Track Inference with ``datalad run``
====================================

This recipe shows how to pair ``badc`` with ``datalad run`` so every HawkEars
inference is reproducible: inputs, outputs, and the exact command line end up in
the DataLad commit history.  The workflow assumes you already cloned (or
``badc data connect``-ed) a dataset such as ``data/datalad/bogus``.

.. contents:: Steps
   :local:
   :depth: 1

Prerequisites
-------------

1. DataLad + git-annex installed (see ``notes/datalad-plan.md`` for platform
   specifics).
2. A BADC checkout with Typer CLI entry points available (``pip install -e .``
   or ``uv pip install -e .``).
3. Chunk manifest CSV living *inside* the target DataLad dataset.  The manifest
   can be generated via ``badc chunk split --manifest data/datalad/bogus/...``.
4. ``badc data connect bogus`` (or your production dataset) executed so the
   local registry knows where the files reside.

Step 1 – Confirm dataset layout
-------------------------------

.. code-block:: console

   $ badc data status
   Tracked datasets:
     - bogus: connected (/home/user/projects/badc/data/datalad/bogus)

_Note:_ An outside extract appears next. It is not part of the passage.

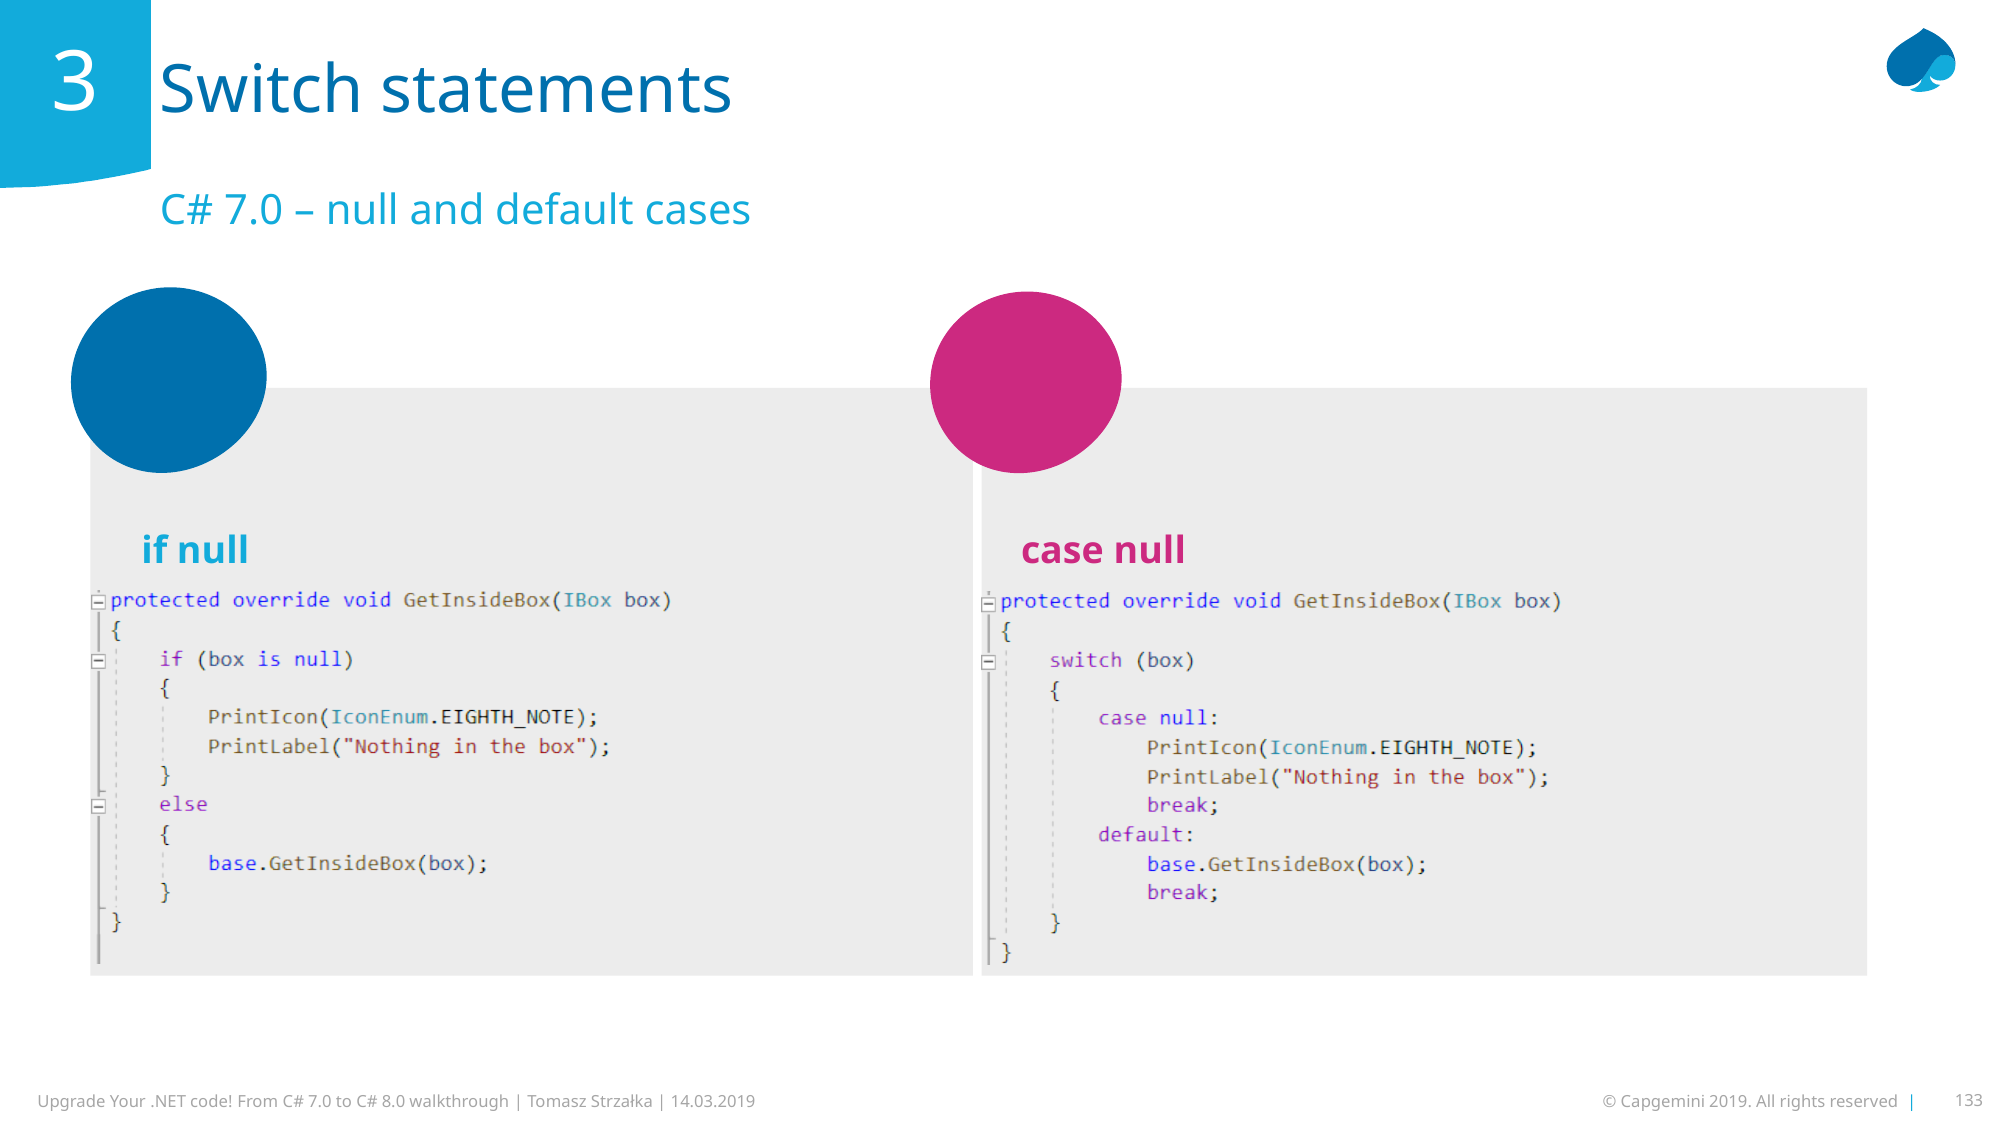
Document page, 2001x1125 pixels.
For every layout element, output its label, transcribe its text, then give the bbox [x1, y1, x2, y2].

Change into the dataset root and verify DataLad metadata exists::

   $ cd data/datalad/bogus
   $ ls .datalad
   config  config.datalad  siblings.datalad

Step 2 – Generate (or locate) a chunk manifest
----------------------------------------------

Use the chunk CLI to rewrite or validate the manifest so that every chunk path
stays relative to the dataset root.  Example::

   $ badc chunk split audio/GNWT-290_20230331_235938.wav \
       --chunk-duration 60 \
       --manifest manifests/GNWT-290.csv

The manifest file now sits under the DataLad repo (``manifests/``).  This is a
requirement for ``--print-datalad-run`` to work because BADC needs to declare
``--input`` paths relative to the dataset root.

Step 3 – Ask BADC to draft the ``datalad run`` command
------------------------------------------------------

From anywhere (project root or dataset root) run::

   $ badc infer run data/datalad/bogus/manifests/GNWT-290.csv \
       --use-hawkears \
       --print-datalad-run

BADC inspects every chunk, finds the dataset root via ``badc.data.find_dataset_root``,
and emits a command similar to::

   datalad run -m "badc infer GNWT-290.csv" \
     --input manifests/GNWT-290.csv \
     --output artifacts/infer \
     -- badc infer run manifests/GNWT-290.csv --use-hawkears

Nothing executes yet—this step is a dry-run preview that guarantees the manifest
and output folder live inside the same dataset and that all relative paths are
valid.

Step 4 – Execute inside the dataset
-----------------------------------

Change to the dataset root (``cd data/datalad/bogus``) and run the suggested
command.  DataLad will:

* Materialize required inputs (via git-annex/datalad get).
* Execute ``badc infer run ...`` exactly as printed.
* Save the produced JSON/CSV files under ``artifacts/infer`` (BADC chooses this
  path automatically when it detects that chunks live inside a dataset).
* Create a commit referencing both the manifest and the resulting artifacts,
  along with the shell command recorded in ``git-annex`` metadata.

Step 5 – Push provenance + outputs
----------------------------------

After the ``datalad run`` command succeeds::

   $ datalad status
   $ datalad save -m "HawkEars inference for GNWT-290"
   $ datalad push --to origin

This pushes the new commit plus annexed output objects to the configured
special remote (S3 or GitHub, depending on the dataset).

Variant: scripting multiple manifests
-------------------------------------

When scheduling many manifests, wrap Steps 2–4 in a loop::

   for manifest in manifests/*.csv; do
       (cd data/datalad/bogus && \
        badc infer run "$manifest" --use-hawkears --print-datalad-run)
       # Copy/paste the emitted command or tee it into a shell script
   done

Alternatively, pass ``--max-gpus`` or ``--cpu-workers`` to fine-tune concurrency
(BADC still schedules at least one CPU worker automatically when GPUs are absent),
and append ``--hawkears-arg`` repeatedly to forward custom switches to the
HawkEars ``analyze.py`` entry point.

Troubleshooting
---------------

* If BADC reports that the manifest is outside the dataset root, move the file
  under the dataset (e.g., ``data/datalad/bogus/manifests``) or supply
  ``--output-dir`` so the workflow does not rely on dataset-relative paths.
* ``datalad run`` fails when outputs already exist.  Remove the previous
  ``artifacts/infer`` tree or use unique ``--output-dir`` values per run.
* To rerun without recomputing inference, call ``datalad rerun`` on the recorded
  commit; DataLad will restore the same inputs and execute the saved command.